As a correspondent from a mid-sized daily, in other words, Skelly was obsolete, as quaintly useless as a typewriter in a roomful of laptops, dispensing information that would be stale hours before it ever saw print. He knew as well that this initial rush of enthusiasm and insight would subside, overwhelmed by repeated exposure and his own limitations. Try as he might, his prose would never be supple enough to stretch to the heart of the matter.
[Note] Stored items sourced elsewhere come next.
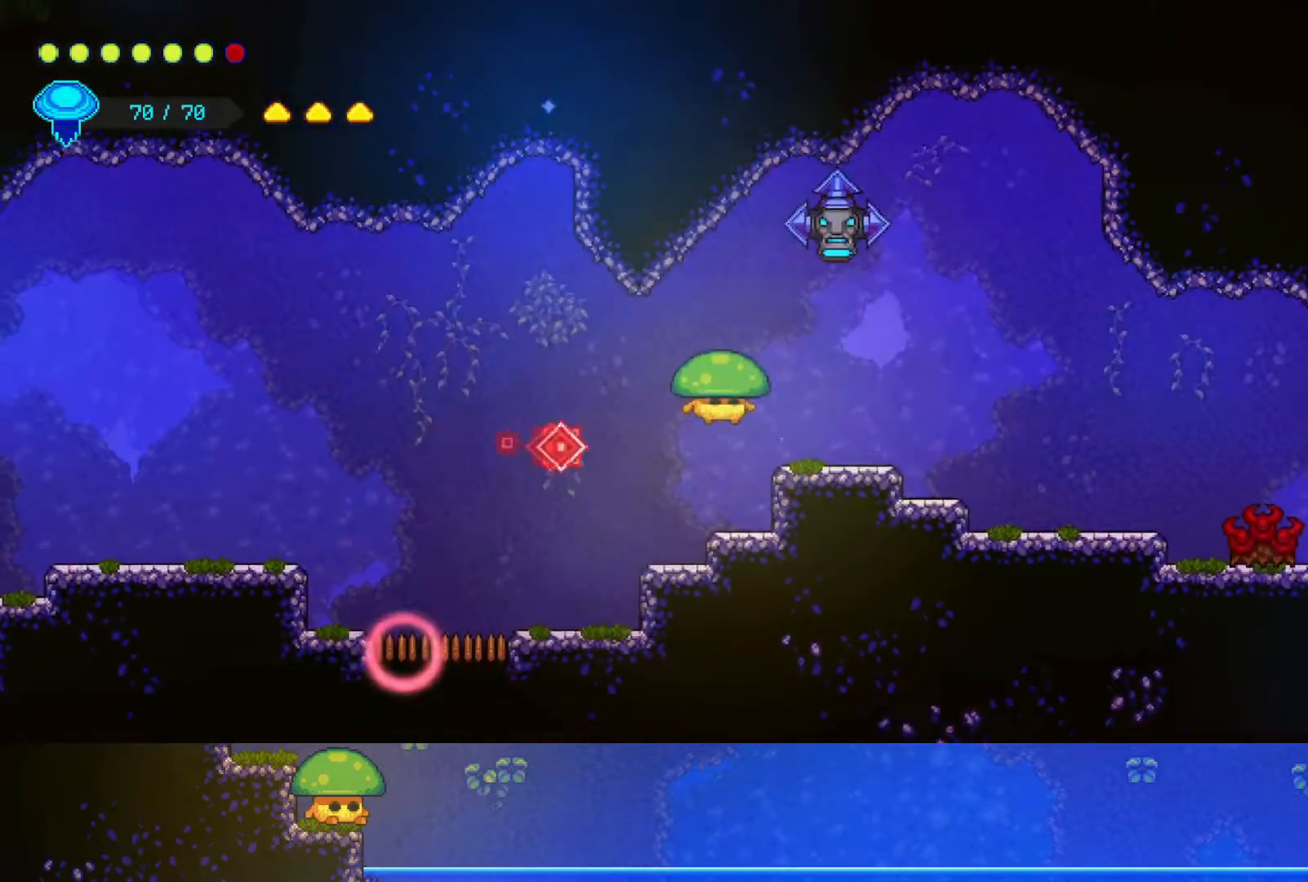
{"buttons": [], "left_stick": "down-right", "right_stick": "center", "events": []}
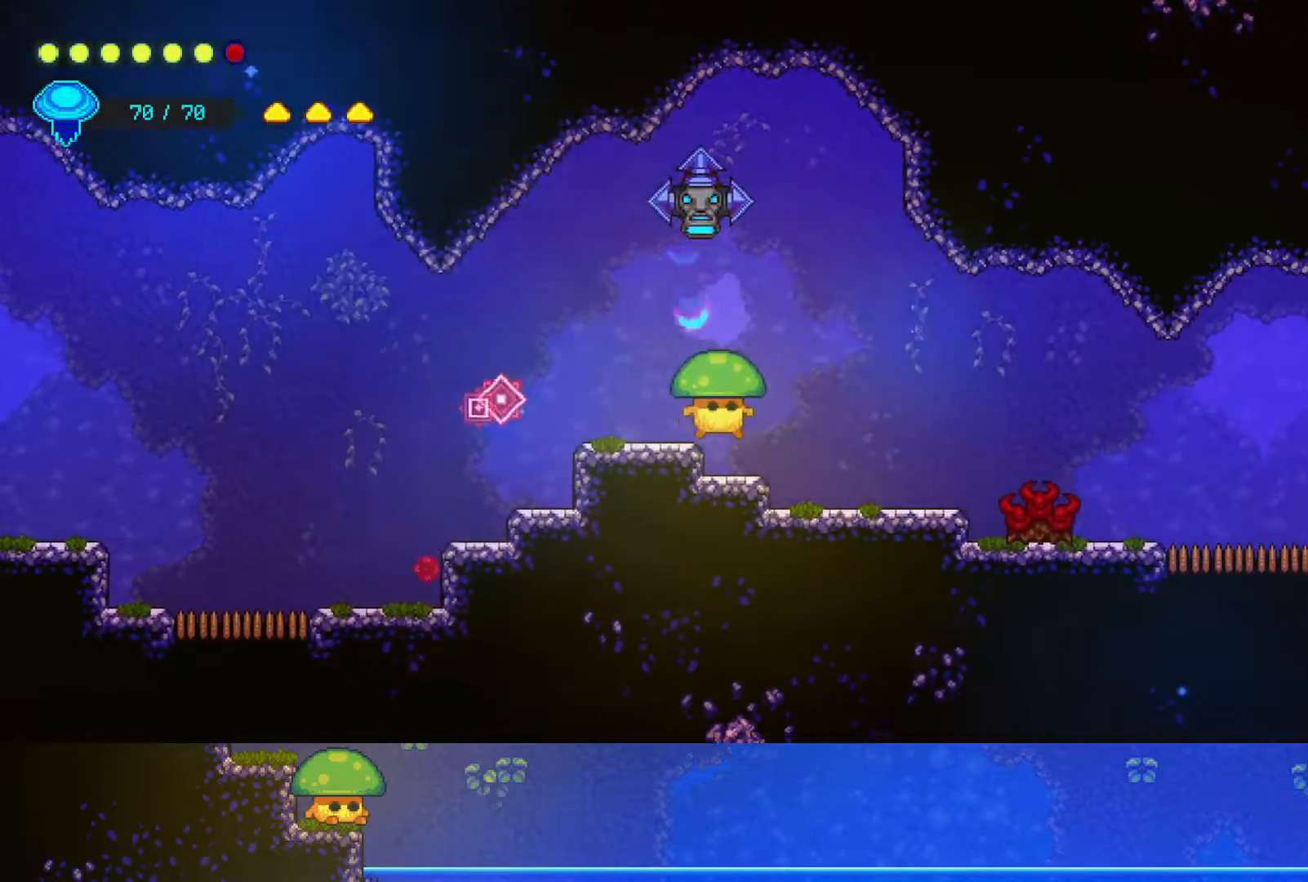
{"buttons": [], "left_stick": "down-right", "right_stick": "center", "events": []}
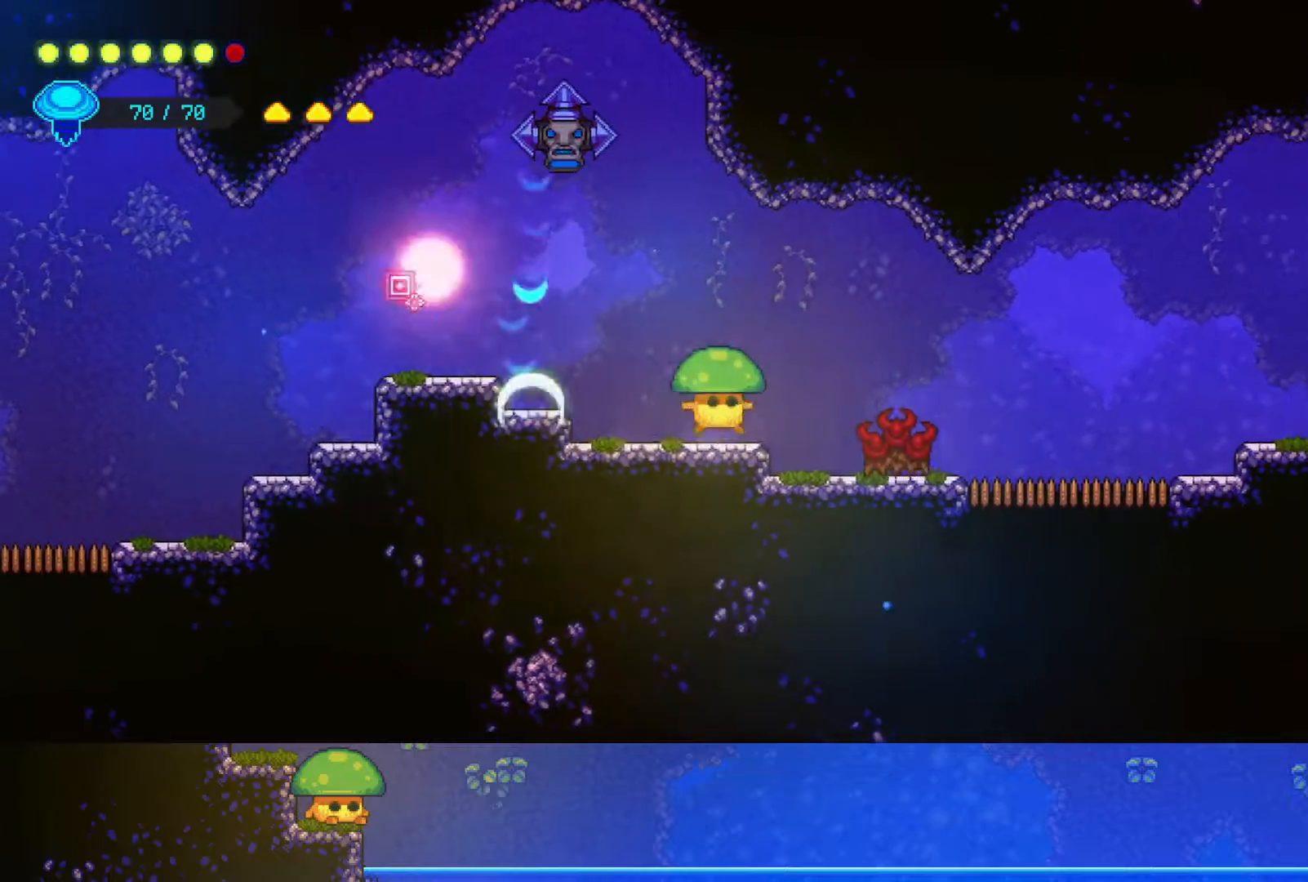
{"buttons": [], "left_stick": "down-right", "right_stick": "center", "events": [[17, "CROSS", "down"], [117, "CROSS", "up"]]}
So he would have to settle for the usual rewards, not that those were insignificant. In the weeks to come, Skelly knew, he would enter realms of old codes and unbreakable taboos. His hosts would be men wondering one minute how they might cut his throat while in the next they’d offer tea and refreshment, breaking bread pulled from a smoking ceramic hole in the ground, just as they would have done it five hundred years earlier.
Yes, he was back in the Third World, all right, with its taste upon his tongue and the stench high in his nostrils. And now, standing in a cobbled alley of a Peshawar bazaar, he was doing what so many Third World people do, at least in Pakistan. He was punching in numbers on a cell phone. He wanted to reach Najeeb, but on this block, at least, the signal was too weak, so they kept walking, Babar still nervously prattling on about his cousin.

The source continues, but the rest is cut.